* **Material to process**
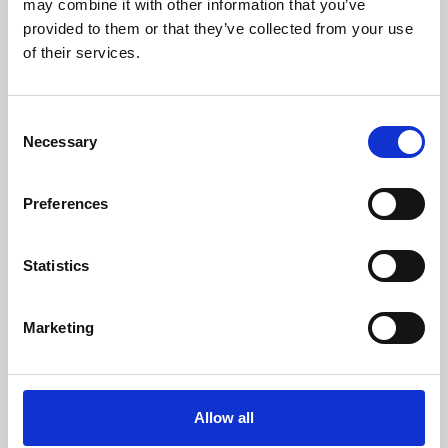
may combine it with other information that you’ve
provided to them or that they’ve collected from your use
of their services.
Consent
Necessary
Selection
Preferences
Learning & Education
Whether for pleasure, professional skills or education,
Statistics
Phoenix's short courses, talks, workshops and
screenings make learning rewarding and fun.
Marketing
Allow all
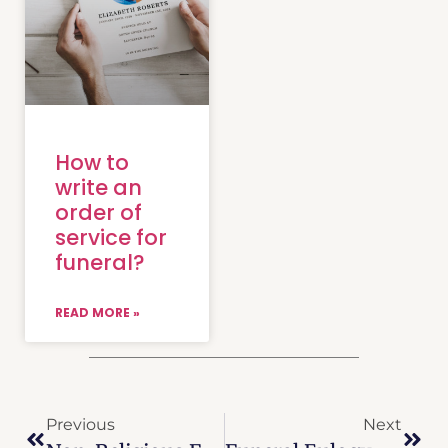
How to
write an
order of
service for
funeral?
READ MORE »
Previous
Next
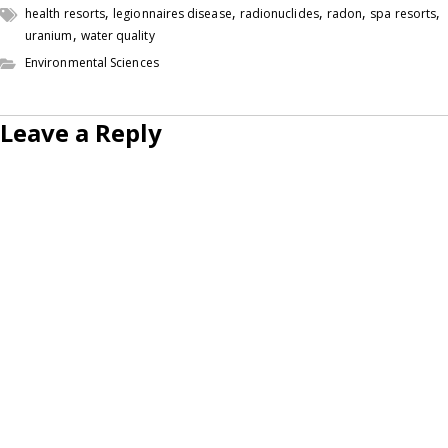
,
,
,
,
,
health resorts
legionnaires disease
radionuclides
radon
spa resorts
,
uranium
water quality
Environmental Sciences
Leave a Reply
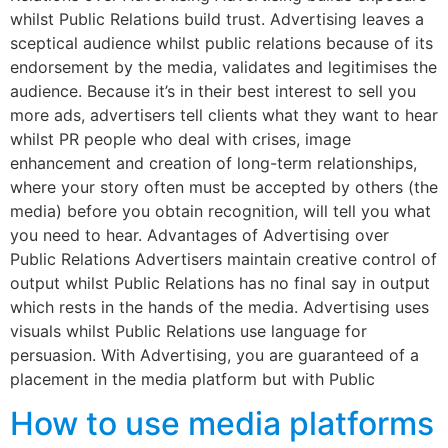
whilst Public Relations build trust. Advertising leaves a
sceptical audience whilst public relations because of its
endorsement by the media, validates and legitimises the
audience. Because it’s in their best interest to sell you
more ads, advertisers tell clients what they want to hear
whilst PR people who deal with crises, image
enhancement and creation of long-term relationships,
where your story often must be accepted by others (the
media) before you obtain recognition, will tell you what
you need to hear. Advantages of Advertising over
Public Relations Advertisers maintain creative control of
output whilst Public Relations has no final say in output
which rests in the hands of the media. Advertising uses
visuals whilst Public Relations use language for
persuasion. With Advertising, you are guaranteed of a
placement in the media platform but with Public
How to use media platforms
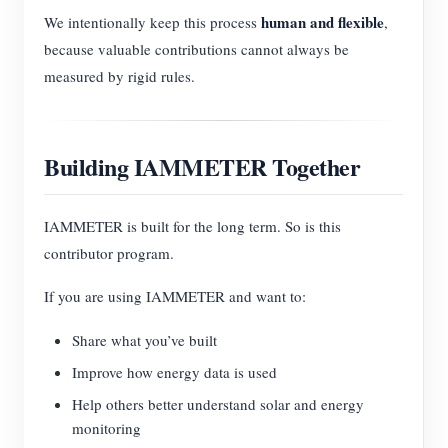
human and flexible
We intentionally keep this process
,
because valuable contributions cannot always be
measured by rigid rules.
Building IAMMETER Together
IAMMETER is built for the long term. So is this
contributor program.
If you are using IAMMETER and want to:
Share what you’ve built
Improve how energy data is used
Help others better understand solar and energy
monitoring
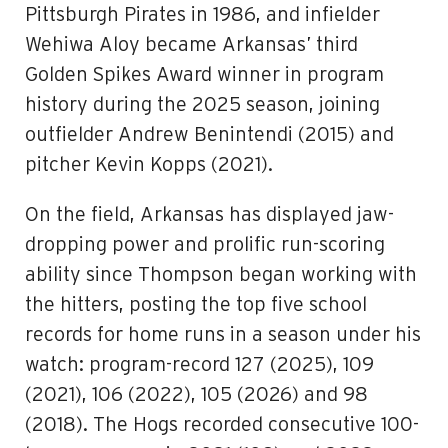
Pittsburgh Pirates in 1986, and infielder
Wehiwa Aloy became Arkansas’ third
Golden Spikes Award winner in program
history during the 2025 season, joining
outfielder Andrew Benintendi (2015) and
pitcher Kevin Kopps (2021).
On the field, Arkansas has displayed jaw-
dropping power and prolific run-scoring
ability since Thompson began working with
the hitters, posting the top five school
records for home runs in a season under his
watch: program-record 127 (2025), 109
(2021), 106 (2022), 105 (2026) and 98
(2018). The Hogs recorded consecutive 100-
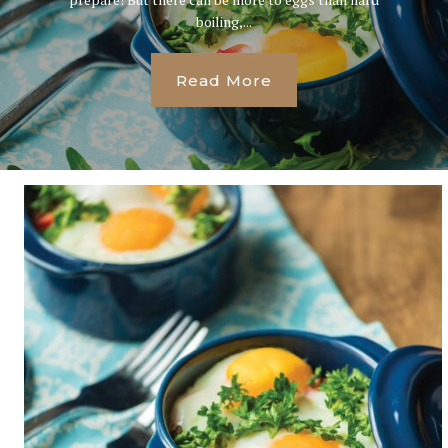
boiling,...
Read More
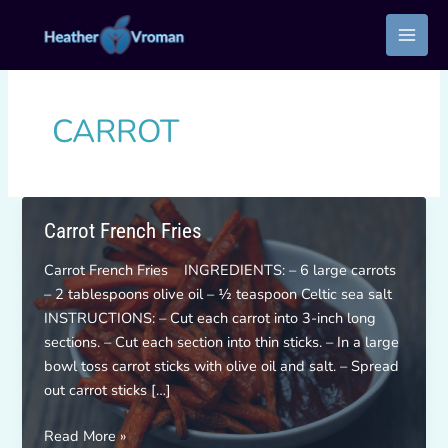
Skip
to
content
CARROT
Carrot French Fries
Carrot French Fries INGREDIENTS: – 6 large carrots
– 2 tablespoons olive oil – ½ teaspoon Celtic sea salt
INSTRUCTIONS: – Cut each carrot into 3-inch long
sections. – Cut each section into thin sticks. – In a large
bowl toss carrot sticks with olive oil and salt. – Spread
out carrot sticks […]
Carrot
Read More »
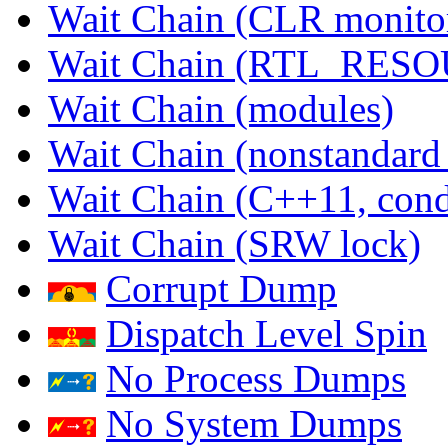
Wait Chain (CLR monito
Wait Chain (RTL_RES
Wait Chain (modules)
Wait Chain (nonstandard
Wait Chain (C++11, condi
Wait Chain (SRW lock)
Corrupt Dump
Dispatch Level Spin
No Process Dumps
No System Dumps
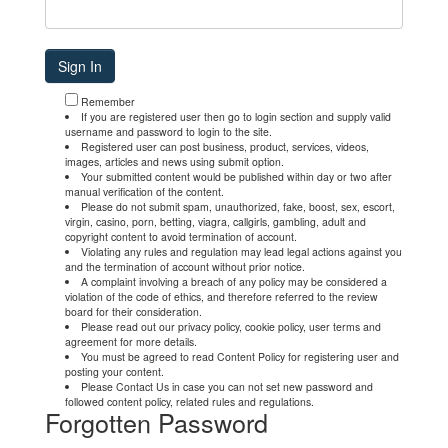
Remember
If you are registered user then go to login section and supply valid
username and password to login to the site.
Registered user can post business, product, services, videos,
images, articles and news using submit option.
Your submitted content would be published within day or two after
manual verification of the content.
Please do not submit spam, unauthorized, fake, boost, sex, escort,
virgin, casino, porn, betting, viagra, callgirls, gambling, adult and
copyright content to avoid termination of account.
Violating any rules and regulation may lead legal actions against you
and the termination of account without prior notice.
A complaint involving a breach of any policy may be considered a
violation of the code of ethics, and therefore referred to the review
board for their consideration.
Please read out our privacy policy, cookie policy, user terms and
agreement for more details.
You must be agreed to read Content Policy for registering user and
posting your content.
Please Contact Us in case you can not set new password and
followed content policy, related rules and regulations.
Forgotten Password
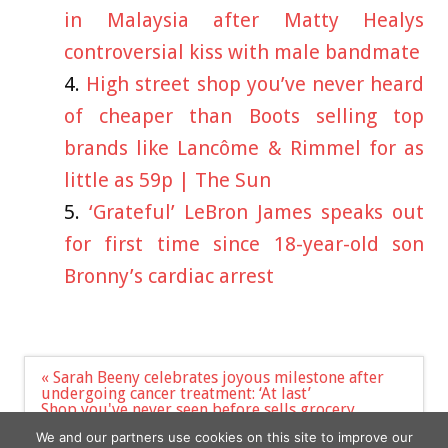
in Malaysia after Matty Healys
controversial kiss with male bandmate
High street shop you’ve never heard
of cheaper than Boots selling top
brands like Lancôme & Rimmel for as
little as 59p | The Sun
‘Grateful’ LeBron James speaks out
for first time since 18-year-old son
Bronny’s cardiac arrest
Post
« Sarah Beeny celebrates joyous milestone after
navigation
undergoing cancer treatment: ‘At last’
Shop you've never seen before sells grocery
essentials 30% cheaper than Sainsbury's and Tesco
We and our partners use cookies on this site to improve our
– where to find it | The Sun »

* **Task brief**
Print all records verbatim, excluding pictures.

* **Reply**
may combine it with other information that you’ve
provided to them or that they’ve collected from your use
of their services.
Consent
Necessary
Selection
Preferences
Learning & Education
Whether for pleasure, professional skills or education,
Statistics
Phoenix's short courses, talks, workshops and
screenings make learning rewarding and fun.
Marketing
Allow all
How to
write an
order of
service for
funeral?
READ MORE »
Previous
Next
,
,
,
,
,
health resorts
legionnaires disease
radionuclides
radon
spa resorts
,
uranium
water quality
Environmental Sciences
Leave a Reply
whilst Public Relations build trust. Advertising leaves a
sceptical audience whilst public relations because of its
endorsement by the media, validates and legitimises the
audience. Because it’s in their best interest to sell you
more ads, advertisers tell clients what they want to hear
whilst PR people who deal with crises, image
enhancement and creation of long-term relationships,
where your story often must be accepted by others (the
media) before you obtain recognition, will tell you what
you need to hear. Advantages of Advertising over
Public Relations Advertisers maintain creative control of
output whilst Public Relations has no final say in output
which rests in the hands of the media. Advertising uses
visuals whilst Public Relations use language for
persuasion. With Advertising, you are guaranteed of a
placement in the media platform but with Public
How to use media platforms
human and flexible
We intentionally keep this process
,
because valuable contributions cannot always be
measured by rigid rules.
Building IAMMETER Together
IAMMETER is built for the long term. So is this
contributor program.
If you are using IAMMETER and want to:
Share what you’ve built
Improve how energy data is used
Help others better understand solar and energy
monitoring
Pittsburgh Pirates in 1986, and infielder
Wehiwa Aloy became Arkansas’ third
Golden Spikes Award winner in program
history during the 2025 season, joining
outfielder Andrew Benintendi (2015) and
pitcher Kevin Kopps (2021).
On the field, Arkansas has displayed jaw-
dropping power and prolific run-scoring
ability since Thompson began working with
the hitters, posting the top five school
records for home runs in a season under his
watch: program-record 127 (2025), 109
(2021), 106 (2022), 105 (2026) and 98
(2018). The Hogs recorded consecutive 100-
boiling,...
Read More
Skip
to
content
CARROT
Carrot French Fries
Carrot French Fries INGREDIENTS: – 6 large carrots
– 2 tablespoons olive oil – ½ teaspoon Celtic sea salt
INSTRUCTIONS: – Cut each carrot into 3-inch long
sections. – Cut each section into thin sticks. – In a large
bowl toss carrot sticks with olive oil and salt. – Spread
out carrot sticks […]
Carrot
Read More »
Wait Chain (CLR monito
Wait Chain (RTL_RES
Wait Chain (modules)
Wait Chain (nonstandard
Wait Chain (C++11, condi
Wait Chain (SRW lock)
Corrupt Dump
Dispatch Level Spin
No Process Dumps
No System Dumps
Remember
If you are registered user then go to login section and supply valid
username and password to login to the site.
Registered user can post business, product, services, videos,
images, articles and news using submit option.
Your submitted content would be published within day or two after
manual verification of the content.
Please do not submit spam, unauthorized, fake, boost, sex, escort,
virgin, casino, porn, betting, viagra, callgirls, gambling, adult and
copyright content to avoid termination of account.
Violating any rules and regulation may lead legal actions against you
and the termination of account without prior notice.
A complaint involving a breach of any policy may be considered a
violation of the code of ethics, and therefore referred to the review
board for their consideration.
Please read out our privacy policy, cookie policy, user terms and
agreement for more details.
You must be agreed to read Content Policy for registering user and
posting your content.
Please Contact Us in case you can not set new password and
followed content policy, related rules and regulations.
Forgotten Password
in Malaysia after Matty Healys
controversial kiss with male bandmate
High street shop you’ve never heard
of cheaper than Boots selling top
brands like Lancôme & Rimmel for as
little as 59p | The Sun
‘Grateful’ LeBron James speaks out
for first time since 18-year-old son
Bronny’s cardiac arrest
Post
« Sarah Beeny celebrates joyous milestone after
navigation
undergoing cancer treatment: ‘At last’
Shop you've never seen before sells grocery
essentials 30% cheaper than Sainsbury's and Tesco
We and our partners use cookies on this site to improve our
– where to find it | The Sun »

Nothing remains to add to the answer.